Prayer for Peace, The North Mississippi Allstars’ most recent album, was recorded during their 2016 tour on the fly at studios in St. Louis, Kansas City, New Orleans, Brooklyn, Austin, and Dad’s Zebra Ranch in Hernando, MS. I asked Luther how the decision to record like that related to his father’s advice on how to capture that mercury in the bottle?
“That is really a great question because he was all about capturing the live (vibe) in the studio. He would always try to (protect) the first take, the first initial casual – not even a casual – run through in the studio. Capture the beast in his natural habitat.
“By making this record here and there casually while we were on the road, it was very easy. We were in the studio for three hours. We would play four songs, and later we’d sift through it and see what we got. We had a day off in Manhattan, so we’d hire Oteil (Burbridge, Allman Brothers bass player) to come up for the afternoon and jam with him for two or three hours, and then just see where that came from. It’s real easy to overthink and over process, overproduce yourself in the studio, and that’s just not what this band is about. We’re a live band first and improvisational at heart, and we’re interpretive at heart. So, it seemed to work well for us.”

──────────

• **Objective**
Decide whether each of these statements agrees with the passage about the album Prayer for Peace, answering yes or no and quoting the words from the passage that settle it: (a) One of the studios used for the album was in Hernando, MS. (b) A typical studio session on the tour lasted several days. (c) Oteil Burbridge came to play during a day off in Manhattan.

(Records in a dataset)
──────────

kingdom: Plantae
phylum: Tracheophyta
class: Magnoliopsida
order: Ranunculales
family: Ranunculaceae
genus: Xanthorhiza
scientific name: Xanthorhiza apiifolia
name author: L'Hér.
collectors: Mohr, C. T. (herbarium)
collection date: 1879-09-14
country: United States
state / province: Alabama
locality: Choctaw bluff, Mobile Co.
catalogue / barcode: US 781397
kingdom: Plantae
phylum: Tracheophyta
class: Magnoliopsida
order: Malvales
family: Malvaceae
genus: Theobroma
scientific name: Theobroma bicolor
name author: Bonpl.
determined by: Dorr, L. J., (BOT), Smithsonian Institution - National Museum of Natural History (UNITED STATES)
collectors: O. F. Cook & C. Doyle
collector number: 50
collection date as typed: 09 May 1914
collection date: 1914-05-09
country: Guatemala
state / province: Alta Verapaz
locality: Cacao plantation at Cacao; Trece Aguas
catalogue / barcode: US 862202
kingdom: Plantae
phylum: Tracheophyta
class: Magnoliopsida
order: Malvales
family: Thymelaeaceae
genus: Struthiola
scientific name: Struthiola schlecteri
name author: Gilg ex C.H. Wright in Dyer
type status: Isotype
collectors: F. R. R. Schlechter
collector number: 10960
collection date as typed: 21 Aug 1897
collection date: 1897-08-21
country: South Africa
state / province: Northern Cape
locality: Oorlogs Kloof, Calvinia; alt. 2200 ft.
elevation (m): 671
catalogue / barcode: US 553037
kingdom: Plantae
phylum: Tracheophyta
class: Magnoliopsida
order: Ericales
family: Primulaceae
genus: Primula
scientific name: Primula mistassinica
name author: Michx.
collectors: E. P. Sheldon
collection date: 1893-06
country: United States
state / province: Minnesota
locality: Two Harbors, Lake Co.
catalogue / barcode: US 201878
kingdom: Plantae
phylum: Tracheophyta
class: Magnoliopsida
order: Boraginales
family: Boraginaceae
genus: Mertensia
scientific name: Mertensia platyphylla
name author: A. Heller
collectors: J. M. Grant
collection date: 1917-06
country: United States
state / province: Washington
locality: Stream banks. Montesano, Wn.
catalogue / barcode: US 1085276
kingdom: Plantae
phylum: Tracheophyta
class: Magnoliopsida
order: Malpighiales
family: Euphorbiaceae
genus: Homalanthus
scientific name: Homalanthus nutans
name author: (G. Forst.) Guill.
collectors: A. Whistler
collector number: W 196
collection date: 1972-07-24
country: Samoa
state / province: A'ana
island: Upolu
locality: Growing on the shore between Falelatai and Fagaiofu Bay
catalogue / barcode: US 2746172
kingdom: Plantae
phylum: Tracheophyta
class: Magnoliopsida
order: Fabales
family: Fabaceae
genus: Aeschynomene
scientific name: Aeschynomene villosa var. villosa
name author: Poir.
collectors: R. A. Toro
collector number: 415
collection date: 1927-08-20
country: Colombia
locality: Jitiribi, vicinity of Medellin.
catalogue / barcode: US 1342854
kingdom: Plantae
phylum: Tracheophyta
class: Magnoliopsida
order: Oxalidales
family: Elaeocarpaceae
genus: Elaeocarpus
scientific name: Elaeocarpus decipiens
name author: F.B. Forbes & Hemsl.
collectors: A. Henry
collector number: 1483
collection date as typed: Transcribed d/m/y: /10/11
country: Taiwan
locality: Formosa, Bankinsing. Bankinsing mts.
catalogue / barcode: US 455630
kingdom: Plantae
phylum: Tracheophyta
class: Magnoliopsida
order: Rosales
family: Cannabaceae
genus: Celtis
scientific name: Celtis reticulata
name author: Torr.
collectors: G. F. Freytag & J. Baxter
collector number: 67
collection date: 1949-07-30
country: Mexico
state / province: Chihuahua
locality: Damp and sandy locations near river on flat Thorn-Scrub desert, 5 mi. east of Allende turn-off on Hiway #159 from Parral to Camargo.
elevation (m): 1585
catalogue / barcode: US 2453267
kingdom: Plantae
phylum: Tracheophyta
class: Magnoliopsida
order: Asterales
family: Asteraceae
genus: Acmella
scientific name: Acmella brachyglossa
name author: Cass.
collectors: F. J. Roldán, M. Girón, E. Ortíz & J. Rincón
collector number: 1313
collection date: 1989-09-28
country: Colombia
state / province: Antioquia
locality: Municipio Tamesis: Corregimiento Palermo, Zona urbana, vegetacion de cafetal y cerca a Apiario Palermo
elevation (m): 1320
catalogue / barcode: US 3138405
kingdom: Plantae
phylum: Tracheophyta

──────────

• **Solution to the problem**
(a) Yes: "Dad’s Zebra Ranch in Hernando, MS."
(b) No: "We were in the studio for three hours."
(c) Yes: "We had a day off in Manhattan, so we’d hire Oteil (Burbridge, Allman Brothers bass player) to come up for the afternoon"